To say I was astounded to read the guest column (May 21) of Montana Sen. Rick Laible would be an understatement. Real leadership by our elected officials requires the truth, even when it may not be the most popular idea at a given point in time.
I will not defend the Draft B zoning plan as a perfect document n it is not. I believe the effort under way is an honest process that is respectful of all opinions. The effort by Ravalli County is not to deny property owner rights, growth development limitation or denial of a current business use; but it is a response to a citizen-initiated effort that passed with a majority vote resulting in the current one-dwelling-unit-per-2-acres interim zoning.
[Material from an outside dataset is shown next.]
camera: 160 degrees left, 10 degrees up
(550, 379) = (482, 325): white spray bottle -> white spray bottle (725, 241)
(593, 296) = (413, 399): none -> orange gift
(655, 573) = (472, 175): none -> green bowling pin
Clearly, some Ravalli County residents recognized the dangers of unplanned development within the valley.
To imply that zoning would limit the ability of larger land owners to extract value from their land through development is simply not true. Most development occurring within the valley is residential new construction. Zoning allows it. Clustering does not doom a farmer to maintaining his acreage without the ability to develop it. If clustering is used it maintains open space and protects productive farm land (say 75 percent), while allowing development of the entitlement that may be built on a smaller percentage of the total parcel (say 25 percent). This makes for a win-win situation. The farmer extracts the same value they currently are entitled to, valuable productive farm land remains in production, and the public benefits from open spaces that would otherwise lost to building. Is it the highest and best use? You decide.
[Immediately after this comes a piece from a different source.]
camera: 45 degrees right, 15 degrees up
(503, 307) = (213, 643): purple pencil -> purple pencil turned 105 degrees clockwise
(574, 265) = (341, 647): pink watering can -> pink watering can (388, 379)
Laible raises the issue of fiscal impact to staff needs if zoning were adopted. There might be additional fiscal impacts for staffing needs, but they would pale by comparison to the fiscal responsibility all tax payers will face if unbridled development continues. Impact fees and additional property taxes will not pay for the additional police, fire, water, sewer and roadways needed to service new development. Every single taxpayer will.
I do not believe the building industry will be adversely affected. People are still moving here in ever-increasing numbers, creating a huge demand. That demand will still be there if zoning is adopted. It may actually improve the long-term demand, because the valley will remain more attractive when well-planned development occurs. Maybe the values we all enjoy like open spaces, scenic vistas and a clean, healthy environment will be saved for generations to come, because someone exercised the foresight to save it at this point in our history.
I respect Laible in his statements, but they clearly demonstrate a lack of understanding and foresight.
Clayton D. Floyd Jr. is a member of the Stevensville Community Planning Committee.